CLASS OF 1967 | 2015 | ISSUE 1

I’ve continued to receive e-mails about memories of Wesleyan people and events, as well as current life experiences. Here’s some more…

Don Stone, who celebrated his 35th wedding anniversary with his wife, Betty, not long ago, lives in the Bay Area, with two grown children and two granddaughters within 15 minutes (“it doesn’t get any better than that!”). For more than 25 years he has been active in a Jewish Renewal community in Oakland (Kehilla Synagogue) and he continues to work part time at St. Mary’s College, a Catholic Lasallian Christian Brothers liberal arts institution 10 miles east of Oakland.

Jim Vaughan retired from a health care investment banking firm at the end of last year but signed up to teach The Business of Health Care course in 2015 to MPA students at NYU’s Wagner School of Public Service. He is president of the Board of Trustees of the Frost Valley YMCA (“the largest independent Y camp in the U.S. and arguably the best”). In the small-world department, Mike Ketcham recently joined the Board. Mike had retired as senior executive at a YMCA in the state of Washington and had previously worked at the Frost Valley Y. Cheng Ong ’94 is also on the Frost Valley Board.

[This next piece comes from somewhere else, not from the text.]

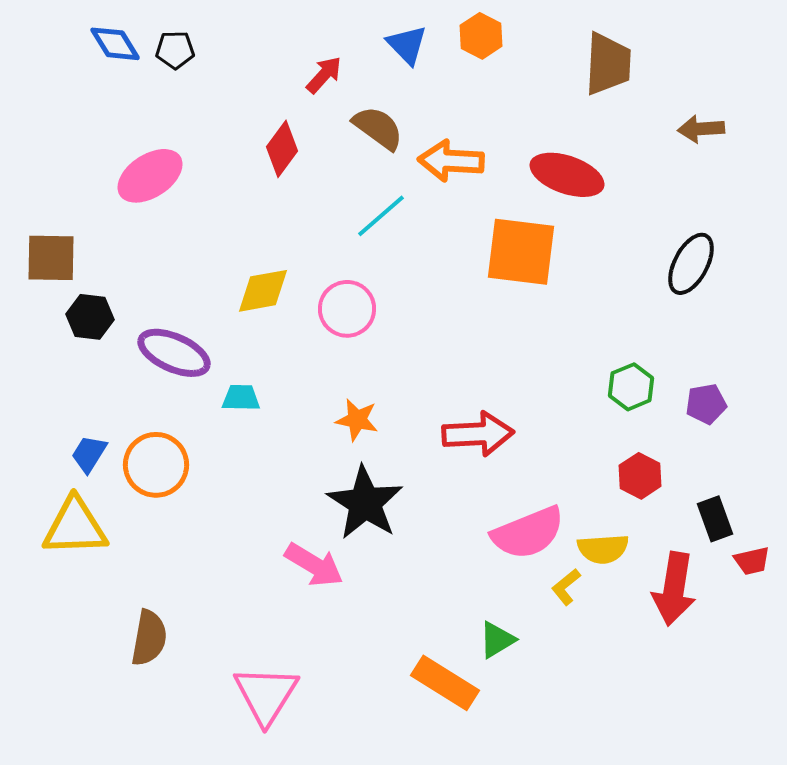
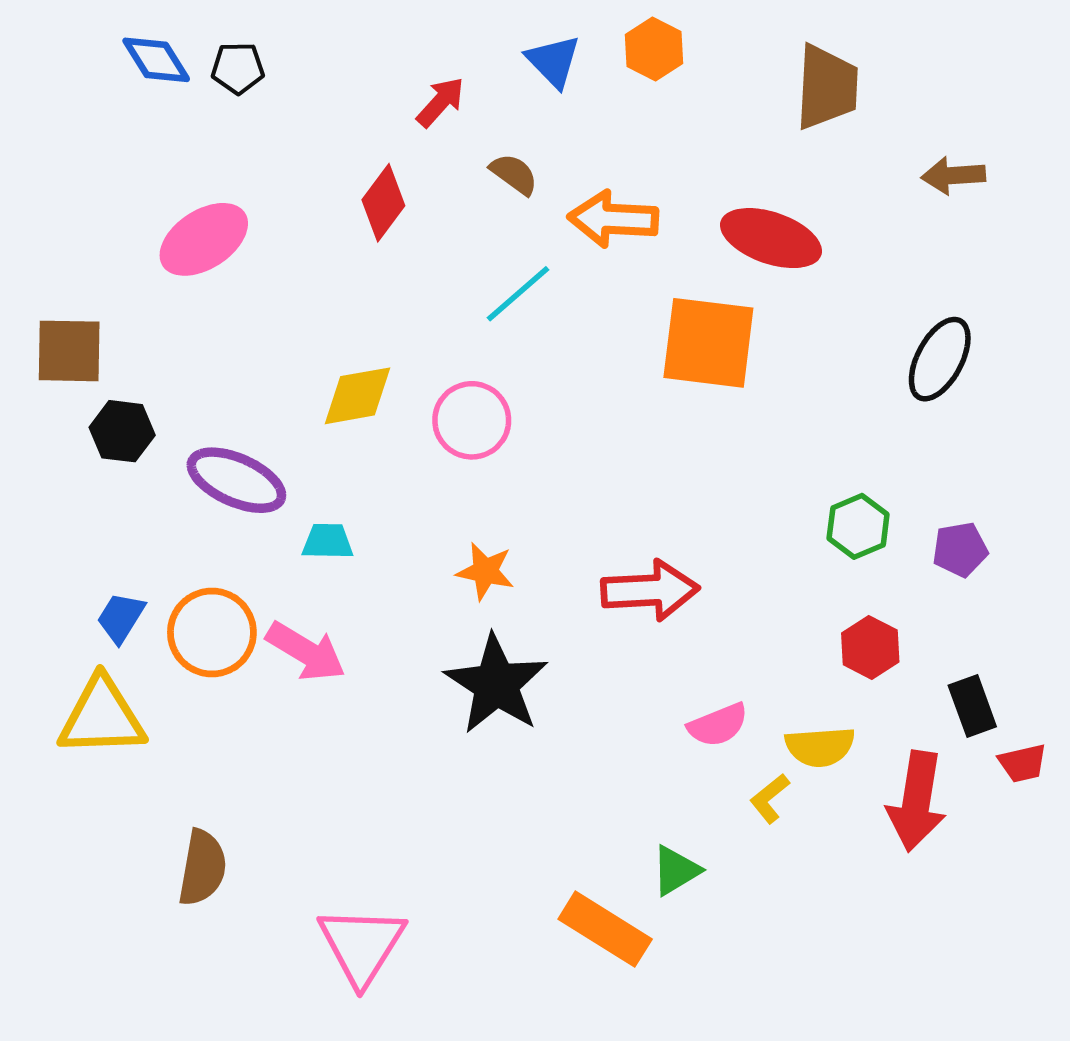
brown semicircle: (378, 128) -> (514, 174), size x0.7
pink semicircle: (528, 533) -> (718, 725), size x0.6
pink arrow: (314, 565) -> (306, 652), moved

Jim Kates’ book of translations of selected poems of Mikhail Yeryomin won the second Cliff Becker Book Prize in Translation in 2013 and was published in the fall of 2014 by White Pine Press. Jim also encourages me to inform you that the Wesleyan Progressive Alumni/ae Network (WesPAN) has been revived on Facebook.

Bob Runk discovered some digital home music studio software and has become obsessed (his term, not mine) with writing and producing music. He has a music site, which is called The Runkus Room (bobrunk.com). What’s he do? “Probably the most fun I have had so far is doing… are you ready?… a rap video with a great guy named Jeff Kitt (cousin to Eartha!). What a blast: youtube.com/watch?v=q4Qv4w8hTgs”

Bill Klaber wrote: “My book, The Rebellion of Miss Lucy Ann Lobdell, that was published last year by ‘indie’ publisher Greenleaf Book Group, has been purchased by St. Martin’s Press in New York, and will re-debut as a St. Martin’s book in February [2015]. It has also won a few minor awards including a Stonewall Book Award for a book with gay/lesbian content, an Amelia Bloomer Award for a book with feminist content, and a Shelf Unbound Award as one of the ‘notable’ indie books of the year. That and a buck-fifty will get you a ride on the subway.”

Jim Sugar’s film, Swimming: Mind, Body, Spirit, was selected by the California Film Institute for inclusion in the 2014 Mill Valley Film Festival. He spends a lot of time these days “seeing, writing, producing, directing, and editing movies.” When he wrote, he was “halfway done with a film on the return of harbor porpoises to San Francisco Bay after a 60-year absence.”

Bruce Morningstar and his wife, Katie, live in what he calls “Paradise, Rosarito, Baja, Mexico,” about which he says, “It is Florida on the water without that horrible humidity, and no hurricanes.” My comment: Watch out, Bruce, for Don Henley has warned us, “Call someplace paradise—kiss it good-bye.” They visited Wesleyan in Oct. 2014, when his father, Joe Barry Morningstar ’39, was inducted into the Athletic Hall of Fame (his father won eight letters in three sports—football, basketball, and baseball). Their son, Kris, a chef for 12 years, just opened his first restaurant, in West Hollywood, called Terrine.

My college roomie, Steve Sellers, continues to live in Lexington, Mass., and work with SmartCloud, a start-up software company that provides energy planning services to various municipalities in New England but also elsewhere in the USA and abroad. It all happens in the cloud (smartcloudinc.com).

Jim Cawse, who holds 28 patents and has written many articles and a book, has added a blog to the website (cawseandeffect.com/chemistry-research/) for his consulting business, Cawse and Effect LLC. (“Experimental Design for Highly Productive Chemistry”). In February he did his first Webinar (“Effective Experimental Planning to Get the Most out of Your Freeslate Tools”).

And, finally, some sad news. Our classmate, Steve Hass, died at his home in Parkesburg, Pa., on July 31, 2014. Steve was married for 37 years to his wife, Jean, and had four children, seven grandchildren, and one great-grandchild. After majoring in chemistry at Wesleyan, Steve did post-graduate work in accounting at Drexel and Penn. He then became self-employed as an accountant. Donations in his honor may be made to The Jackson Laboratory, Development Office, and P. O. Box 254, Bar Harbor, ME, 04609.